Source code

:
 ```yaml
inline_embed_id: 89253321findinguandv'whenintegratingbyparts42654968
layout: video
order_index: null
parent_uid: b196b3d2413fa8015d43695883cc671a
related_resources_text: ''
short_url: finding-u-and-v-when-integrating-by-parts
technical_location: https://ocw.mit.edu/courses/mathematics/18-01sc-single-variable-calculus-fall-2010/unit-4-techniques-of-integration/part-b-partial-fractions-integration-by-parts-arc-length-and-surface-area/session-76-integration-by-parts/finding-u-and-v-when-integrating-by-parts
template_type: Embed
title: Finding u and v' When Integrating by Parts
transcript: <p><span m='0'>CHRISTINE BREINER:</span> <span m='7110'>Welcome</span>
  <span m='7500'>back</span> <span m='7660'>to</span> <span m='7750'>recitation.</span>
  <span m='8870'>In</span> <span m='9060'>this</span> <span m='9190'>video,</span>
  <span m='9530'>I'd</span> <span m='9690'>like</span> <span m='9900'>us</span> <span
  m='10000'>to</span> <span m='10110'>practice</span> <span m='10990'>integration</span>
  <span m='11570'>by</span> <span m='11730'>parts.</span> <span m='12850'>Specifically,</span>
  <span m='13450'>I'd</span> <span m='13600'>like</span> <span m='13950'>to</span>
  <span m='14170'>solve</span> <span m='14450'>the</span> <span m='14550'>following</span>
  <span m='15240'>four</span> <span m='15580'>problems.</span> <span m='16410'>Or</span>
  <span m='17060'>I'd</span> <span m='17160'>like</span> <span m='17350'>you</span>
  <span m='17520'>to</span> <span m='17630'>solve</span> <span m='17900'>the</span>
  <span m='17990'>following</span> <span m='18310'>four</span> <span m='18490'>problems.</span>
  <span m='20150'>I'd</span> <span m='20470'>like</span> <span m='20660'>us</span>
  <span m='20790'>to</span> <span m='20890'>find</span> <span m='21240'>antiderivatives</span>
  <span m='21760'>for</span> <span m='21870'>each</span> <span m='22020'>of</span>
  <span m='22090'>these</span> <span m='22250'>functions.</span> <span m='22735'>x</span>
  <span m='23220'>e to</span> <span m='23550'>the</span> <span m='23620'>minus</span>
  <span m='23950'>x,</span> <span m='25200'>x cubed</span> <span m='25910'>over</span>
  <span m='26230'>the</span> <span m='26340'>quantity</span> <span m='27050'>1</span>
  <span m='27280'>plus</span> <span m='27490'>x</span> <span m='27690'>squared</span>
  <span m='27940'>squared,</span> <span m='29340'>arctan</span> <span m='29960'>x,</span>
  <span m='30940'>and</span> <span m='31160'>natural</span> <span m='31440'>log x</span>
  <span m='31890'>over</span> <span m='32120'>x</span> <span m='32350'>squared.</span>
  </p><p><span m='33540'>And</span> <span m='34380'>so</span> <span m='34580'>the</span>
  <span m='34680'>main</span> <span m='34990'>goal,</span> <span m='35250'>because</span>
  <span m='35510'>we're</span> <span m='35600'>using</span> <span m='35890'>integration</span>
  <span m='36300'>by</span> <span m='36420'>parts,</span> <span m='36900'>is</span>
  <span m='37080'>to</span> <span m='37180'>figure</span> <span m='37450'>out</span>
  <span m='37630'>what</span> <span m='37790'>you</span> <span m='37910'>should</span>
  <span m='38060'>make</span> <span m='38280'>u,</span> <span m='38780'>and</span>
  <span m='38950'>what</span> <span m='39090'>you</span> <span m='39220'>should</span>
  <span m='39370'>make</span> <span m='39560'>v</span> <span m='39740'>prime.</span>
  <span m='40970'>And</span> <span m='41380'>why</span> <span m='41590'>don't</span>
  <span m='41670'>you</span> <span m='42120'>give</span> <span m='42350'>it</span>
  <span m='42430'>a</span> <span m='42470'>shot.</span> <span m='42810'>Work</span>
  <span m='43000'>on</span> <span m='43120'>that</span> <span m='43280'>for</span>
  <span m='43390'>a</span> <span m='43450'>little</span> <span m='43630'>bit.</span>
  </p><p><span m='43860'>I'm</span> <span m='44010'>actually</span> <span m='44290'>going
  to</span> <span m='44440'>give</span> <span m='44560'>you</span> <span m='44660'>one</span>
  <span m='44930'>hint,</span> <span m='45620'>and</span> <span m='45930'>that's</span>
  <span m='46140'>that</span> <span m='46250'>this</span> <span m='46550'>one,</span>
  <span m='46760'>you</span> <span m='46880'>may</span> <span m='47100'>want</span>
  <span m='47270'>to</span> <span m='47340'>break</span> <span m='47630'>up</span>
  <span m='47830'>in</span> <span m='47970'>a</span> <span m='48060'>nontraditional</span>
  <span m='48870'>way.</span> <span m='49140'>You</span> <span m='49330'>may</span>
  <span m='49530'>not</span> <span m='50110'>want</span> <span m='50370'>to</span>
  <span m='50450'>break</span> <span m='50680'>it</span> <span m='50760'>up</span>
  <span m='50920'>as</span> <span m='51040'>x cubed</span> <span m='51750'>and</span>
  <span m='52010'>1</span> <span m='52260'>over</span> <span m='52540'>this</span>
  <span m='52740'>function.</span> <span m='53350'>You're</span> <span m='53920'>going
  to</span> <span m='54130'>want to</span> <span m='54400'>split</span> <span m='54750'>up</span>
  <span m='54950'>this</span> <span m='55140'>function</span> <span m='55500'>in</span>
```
• • • • •
Assigned task
Repeat the material from above exactly, word for word.

Answer to the exercise
Source code

:
 ```yaml
inline_embed_id: 89253321findinguandv'whenintegratingbyparts42654968
layout: video
order_index: null
parent_uid: b196b3d2413fa8015d43695883cc671a
related_resources_text: ''
short_url: finding-u-and-v-when-integrating-by-parts
technical_location: https://ocw.mit.edu/courses/mathematics/18-01sc-single-variable-calculus-fall-2010/unit-4-techniques-of-integration/part-b-partial-fractions-integration-by-parts-arc-length-and-surface-area/session-76-integration-by-parts/finding-u-and-v-when-integrating-by-parts
template_type: Embed
title: Finding u and v' When Integrating by Parts
transcript: <p><span m='0'>CHRISTINE BREINER:</span> <span m='7110'>Welcome</span>
  <span m='7500'>back</span> <span m='7660'>to</span> <span m='7750'>recitation.</span>
  <span m='8870'>In</span> <span m='9060'>this</span> <span m='9190'>video,</span>
  <span m='9530'>I'd</span> <span m='9690'>like</span> <span m='9900'>us</span> <span
  m='10000'>to</span> <span m='10110'>practice</span> <span m='10990'>integration</span>
  <span m='11570'>by</span> <span m='11730'>parts.</span> <span m='12850'>Specifically,</span>
  <span m='13450'>I'd</span> <span m='13600'>like</span> <span m='13950'>to</span>
  <span m='14170'>solve</span> <span m='14450'>the</span> <span m='14550'>following</span>
  <span m='15240'>four</span> <span m='15580'>problems.</span> <span m='16410'>Or</span>
  <span m='17060'>I'd</span> <span m='17160'>like</span> <span m='17350'>you</span>
  <span m='17520'>to</span> <span m='17630'>solve</span> <span m='17900'>the</span>
  <span m='17990'>following</span> <span m='18310'>four</span> <span m='18490'>problems.</span>
  <span m='20150'>I'd</span> <span m='20470'>like</span> <span m='20660'>us</span>
  <span m='20790'>to</span> <span m='20890'>find</span> <span m='21240'>antiderivatives</span>
  <span m='21760'>for</span> <span m='21870'>each</span> <span m='22020'>of</span>
  <span m='22090'>these</span> <span m='22250'>functions.</span> <span m='22735'>x</span>
  <span m='23220'>e to</span> <span m='23550'>the</span> <span m='23620'>minus</span>
  <span m='23950'>x,</span> <span m='25200'>x cubed</span> <span m='25910'>over</span>
  <span m='26230'>the</span> <span m='26340'>quantity</span> <span m='27050'>1</span>
  <span m='27280'>plus</span> <span m='27490'>x</span> <span m='27690'>squared</span>
  <span m='27940'>squared,</span> <span m='29340'>arctan</span> <span m='29960'>x,</span>
  <span m='30940'>and</span> <span m='31160'>natural</span> <span m='31440'>log x</span>
  <span m='31890'>over</span> <span m='32120'>x</span> <span m='32350'>squared.</span>
  </p><p><span m='33540'>And</span> <span m='34380'>so</span> <span m='34580'>the</span>
  <span m='34680'>main</span> <span m='34990'>goal,</span> <span m='35250'>because</span>
  <span m='35510'>we're</span> <span m='35600'>using</span> <span m='35890'>integration</span>
  <span m='36300'>by</span> <span m='36420'>parts,</span> <span m='36900'>is</span>
  <span m='37080'>to</span> <span m='37180'>figure</span> <span m='37450'>out</span>
  <span m='37630'>what</span> <span m='37790'>you</span> <span m='37910'>should</span>
  <span m='38060'>make</span> <span m='38280'>u,</span> <span m='38780'>and</span>
  <span m='38950'>what</span> <span m='39090'>you</span> <span m='39220'>should</span>
  <span m='39370'>make</span> <span m='39560'>v</span> <span m='39740'>prime.</span>
  <span m='40970'>And</span> <span m='41380'>why</span> <span m='41590'>don't</span>
  <span m='41670'>you</span> <span m='42120'>give</span> <span m='42350'>it</span>
  <span m='42430'>a</span> <span m='42470'>shot.</span> <span m='42810'>Work</span>
  <span m='43000'>on</span> <span m='43120'>that</span> <span m='43280'>for</span>
  <span m='43390'>a</span> <span m='43450'>little</span> <span m='43630'>bit.</span>
  </p><p><span m='43860'>I'm</span> <span m='44010'>actually</span> <span m='44290'>going
  to</span> <span m='44440'>give</span> <span m='44560'>you</span> <span m='44660'>one</span>
  <span m='44930'>hint,</span> <span m='45620'>and</span> <span m='45930'>that's</span>
  <span m='46140'>that</span> <span m='46250'>this</span> <span m='46550'>one,</span>
  <span m='46760'>you</span> <span m='46880'>may</span> <span m='47100'>want</span>
  <span m='47270'>to</span> <span m='47340'>break</span> <span m='47630'>up</span>
  <span m='47830'>in</span> <span m='47970'>a</span> <span m='48060'>nontraditional</span>
  <span m='48870'>way.</span> <span m='49140'>You</span> <span m='49330'>may</span>
  <span m='49530'>not</span> <span m='50110'>want</span> <span m='50370'>to</span>
  <span m='50450'>break</span> <span m='50680'>it</span> <span m='50760'>up</span>
  <span m='50920'>as</span> <span m='51040'>x cubed</span> <span m='51750'>and</span>
  <span m='52010'>1</span> <span m='52260'>over</span> <span m='52540'>this</span>
  <span m='52740'>function.</span> <span m='53350'>You're</span> <span m='53920'>going
  to</span> <span m='54130'>want to</span> <span m='54400'>split</span> <span m='54750'>up</span>
  <span m='54950'>this</span> <span m='55140'>function</span> <span m='55500'>in</span>
```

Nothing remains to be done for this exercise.